◆ Exercise requirements
1 - Summarize the forum thread below in two sentences.
2 - From the forum thread below, extract the stretch from "## Grandview Trailer" through "away or PM me.", word for word.

◆ Text
Content starts
# October Meet and Greet



## Grandview Trailer Sa (Aug 25, 2009)

Hey all,

Just wanted to let you know that there will be a Meet and Greet the 3rd weekend in Oct. for the RVUSA forum members. As far as I know this isa first. Maybe we will start something!! This firstevent will be in Bedford Va, in my field that we camp in several times a year.

So far, 730, H2H1, BroDavid, Texasclodhopper and myself will be there for sure. I know most of you would have a long drive, but did not want to leave you out of the invitation. I can handle quite a few trailers, 5th wheels, MH's or what you have. If anyone is interested in more information, ask away or PM me.

Kenneth


----------



## TexasClodhopper (Aug 25, 2009)

Re: October Meet and Greet

We're going to have one heck of a good time, too.  :clown:


----------



## TexasClodhopper (Aug 25, 2009)

Re: October Meet and Greet

And we're hoping to get to see some of the fall colors, too.


----------



## H2H1 (Aug 25, 2009)

Re: October Meet and Greet

well Tex if I got my bright color shirt on, then you may see me fall :laugh:  :laugh:  :laugh:  :laugh: Well Tex is coming from Texas and I am coming from Ga 539 mile and I can make it in one day. I hope :laugh:  :laugh:  :laugh:  :laugh:


----------



## H2H1 (Aug 25, 2009)
Content ends
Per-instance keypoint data
Content starts
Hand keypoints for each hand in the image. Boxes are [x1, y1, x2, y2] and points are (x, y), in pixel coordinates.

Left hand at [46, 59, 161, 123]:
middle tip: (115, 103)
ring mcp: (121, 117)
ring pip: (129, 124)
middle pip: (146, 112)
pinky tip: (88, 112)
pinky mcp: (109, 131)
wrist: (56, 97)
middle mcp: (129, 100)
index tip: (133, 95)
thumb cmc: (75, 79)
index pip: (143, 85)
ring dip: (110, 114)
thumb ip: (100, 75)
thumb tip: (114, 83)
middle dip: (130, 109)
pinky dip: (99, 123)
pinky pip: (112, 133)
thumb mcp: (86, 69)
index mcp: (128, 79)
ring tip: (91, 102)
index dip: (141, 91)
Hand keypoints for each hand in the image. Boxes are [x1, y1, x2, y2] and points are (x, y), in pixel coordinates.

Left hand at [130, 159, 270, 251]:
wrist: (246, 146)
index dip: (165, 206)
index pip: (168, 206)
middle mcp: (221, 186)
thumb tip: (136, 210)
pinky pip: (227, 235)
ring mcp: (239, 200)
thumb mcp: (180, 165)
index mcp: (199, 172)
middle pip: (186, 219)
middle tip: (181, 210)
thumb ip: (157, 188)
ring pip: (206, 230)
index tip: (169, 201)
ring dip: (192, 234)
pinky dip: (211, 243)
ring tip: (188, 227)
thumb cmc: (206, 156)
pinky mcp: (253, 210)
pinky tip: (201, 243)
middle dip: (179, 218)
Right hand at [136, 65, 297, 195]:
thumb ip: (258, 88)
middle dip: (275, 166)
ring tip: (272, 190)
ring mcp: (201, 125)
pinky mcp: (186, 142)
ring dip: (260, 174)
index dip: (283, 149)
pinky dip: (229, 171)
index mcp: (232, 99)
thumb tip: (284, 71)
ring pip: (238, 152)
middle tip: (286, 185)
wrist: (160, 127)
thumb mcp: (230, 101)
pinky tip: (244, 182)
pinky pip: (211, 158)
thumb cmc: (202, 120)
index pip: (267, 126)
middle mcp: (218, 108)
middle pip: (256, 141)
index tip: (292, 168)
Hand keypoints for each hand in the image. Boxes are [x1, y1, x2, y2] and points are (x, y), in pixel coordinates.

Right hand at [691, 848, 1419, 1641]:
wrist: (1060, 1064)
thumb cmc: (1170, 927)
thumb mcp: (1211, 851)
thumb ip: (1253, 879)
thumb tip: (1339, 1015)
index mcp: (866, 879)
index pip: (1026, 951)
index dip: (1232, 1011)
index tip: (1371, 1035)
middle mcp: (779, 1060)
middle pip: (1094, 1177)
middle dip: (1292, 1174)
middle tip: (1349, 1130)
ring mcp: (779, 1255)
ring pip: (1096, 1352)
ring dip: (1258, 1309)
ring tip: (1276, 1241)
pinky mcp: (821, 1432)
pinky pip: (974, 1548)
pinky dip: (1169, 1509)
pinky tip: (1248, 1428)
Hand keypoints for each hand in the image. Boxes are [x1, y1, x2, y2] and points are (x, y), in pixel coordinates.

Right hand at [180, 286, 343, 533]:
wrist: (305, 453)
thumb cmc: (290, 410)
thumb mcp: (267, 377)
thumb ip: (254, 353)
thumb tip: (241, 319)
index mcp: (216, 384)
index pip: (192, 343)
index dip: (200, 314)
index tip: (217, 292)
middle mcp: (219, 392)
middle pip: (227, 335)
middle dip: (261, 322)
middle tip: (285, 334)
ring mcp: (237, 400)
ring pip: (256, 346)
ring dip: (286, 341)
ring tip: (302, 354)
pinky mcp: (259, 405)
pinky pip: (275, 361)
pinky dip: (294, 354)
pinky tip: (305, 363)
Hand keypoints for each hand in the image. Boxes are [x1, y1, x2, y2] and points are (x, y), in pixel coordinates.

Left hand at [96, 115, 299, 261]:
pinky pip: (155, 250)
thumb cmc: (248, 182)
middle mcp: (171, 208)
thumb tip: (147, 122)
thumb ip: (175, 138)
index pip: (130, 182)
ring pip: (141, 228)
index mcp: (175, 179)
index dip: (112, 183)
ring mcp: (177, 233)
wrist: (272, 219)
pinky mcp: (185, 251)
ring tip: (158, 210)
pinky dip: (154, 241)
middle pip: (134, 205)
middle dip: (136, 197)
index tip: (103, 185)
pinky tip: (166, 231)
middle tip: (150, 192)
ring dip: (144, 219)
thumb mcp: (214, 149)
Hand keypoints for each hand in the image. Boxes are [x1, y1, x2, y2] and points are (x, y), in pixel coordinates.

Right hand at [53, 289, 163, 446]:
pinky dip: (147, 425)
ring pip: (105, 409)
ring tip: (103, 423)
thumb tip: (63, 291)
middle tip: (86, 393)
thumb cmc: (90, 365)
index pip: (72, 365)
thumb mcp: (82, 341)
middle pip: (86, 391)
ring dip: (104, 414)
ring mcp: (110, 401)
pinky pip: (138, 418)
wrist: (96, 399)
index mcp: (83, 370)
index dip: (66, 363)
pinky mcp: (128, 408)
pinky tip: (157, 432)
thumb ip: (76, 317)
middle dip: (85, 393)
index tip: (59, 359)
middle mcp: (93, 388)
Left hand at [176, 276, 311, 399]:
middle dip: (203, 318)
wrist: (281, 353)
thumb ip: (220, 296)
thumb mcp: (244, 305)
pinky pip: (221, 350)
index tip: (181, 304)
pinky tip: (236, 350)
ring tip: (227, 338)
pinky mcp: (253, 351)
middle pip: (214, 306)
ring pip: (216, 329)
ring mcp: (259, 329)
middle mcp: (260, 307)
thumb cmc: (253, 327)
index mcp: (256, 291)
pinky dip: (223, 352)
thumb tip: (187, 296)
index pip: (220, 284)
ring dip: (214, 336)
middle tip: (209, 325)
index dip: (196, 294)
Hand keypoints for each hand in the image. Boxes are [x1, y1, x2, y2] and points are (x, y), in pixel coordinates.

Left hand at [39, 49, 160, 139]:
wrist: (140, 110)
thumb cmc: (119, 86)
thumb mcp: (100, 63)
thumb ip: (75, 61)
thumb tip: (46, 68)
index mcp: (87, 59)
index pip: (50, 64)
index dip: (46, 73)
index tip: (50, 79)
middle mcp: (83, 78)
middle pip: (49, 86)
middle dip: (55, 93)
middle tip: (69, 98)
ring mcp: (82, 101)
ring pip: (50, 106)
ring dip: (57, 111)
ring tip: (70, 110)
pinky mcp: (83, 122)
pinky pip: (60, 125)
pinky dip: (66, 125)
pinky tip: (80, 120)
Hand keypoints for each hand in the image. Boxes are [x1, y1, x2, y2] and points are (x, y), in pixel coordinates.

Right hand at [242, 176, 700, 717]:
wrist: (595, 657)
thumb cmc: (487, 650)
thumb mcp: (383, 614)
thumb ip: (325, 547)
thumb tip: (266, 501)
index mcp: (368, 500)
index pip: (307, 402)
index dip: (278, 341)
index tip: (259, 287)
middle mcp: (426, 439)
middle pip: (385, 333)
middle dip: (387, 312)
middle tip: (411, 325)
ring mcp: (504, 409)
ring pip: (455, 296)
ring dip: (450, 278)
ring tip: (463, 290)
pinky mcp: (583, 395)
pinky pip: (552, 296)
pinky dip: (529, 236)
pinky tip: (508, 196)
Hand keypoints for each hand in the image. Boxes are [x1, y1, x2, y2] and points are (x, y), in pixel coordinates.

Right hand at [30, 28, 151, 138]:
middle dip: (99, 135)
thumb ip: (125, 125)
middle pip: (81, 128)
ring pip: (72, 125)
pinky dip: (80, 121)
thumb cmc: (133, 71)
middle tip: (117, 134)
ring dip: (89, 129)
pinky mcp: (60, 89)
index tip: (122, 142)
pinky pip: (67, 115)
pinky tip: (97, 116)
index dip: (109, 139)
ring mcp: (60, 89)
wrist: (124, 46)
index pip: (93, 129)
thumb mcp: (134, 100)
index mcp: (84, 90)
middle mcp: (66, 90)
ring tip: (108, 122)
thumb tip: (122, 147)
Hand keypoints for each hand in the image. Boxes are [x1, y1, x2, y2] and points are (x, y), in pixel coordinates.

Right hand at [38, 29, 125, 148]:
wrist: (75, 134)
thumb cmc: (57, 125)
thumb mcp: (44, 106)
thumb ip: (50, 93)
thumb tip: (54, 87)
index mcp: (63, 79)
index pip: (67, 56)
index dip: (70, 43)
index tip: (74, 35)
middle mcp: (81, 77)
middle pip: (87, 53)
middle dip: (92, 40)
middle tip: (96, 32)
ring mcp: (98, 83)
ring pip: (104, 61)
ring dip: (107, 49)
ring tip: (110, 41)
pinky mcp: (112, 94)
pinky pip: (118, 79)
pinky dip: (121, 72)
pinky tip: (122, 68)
Content ends
◆ Solutions to the exercise
1 - Kenneth of Grandview Trailer Sa announces a Meet and Greet for RVUSA forum members on the third weekend in October, held in his field in Bedford, Va, with 730, H2H1, BroDavid, Texasclodhopper and himself confirmed. TexasClodhopper expects a good time and hopes to see fall colors, while H2H1 jokes about falling in a bright shirt and plans to drive the 539 miles from Ga in one day.

2 -
## Grandview Trailer Sa (Aug 25, 2009)

Hey all,

Just wanted to let you know that there will be a Meet and Greet the 3rd weekend in Oct. for the RVUSA forum members. As far as I know this isa first. Maybe we will start something!! This firstevent will be in Bedford Va, in my field that we camp in several times a year.

So far, 730, H2H1, BroDavid, Texasclodhopper and myself will be there for sure. I know most of you would have a long drive, but did not want to leave you out of the invitation. I can handle quite a few trailers, 5th wheels, MH's or what you have. If anyone is interested in more information, ask away or PM me.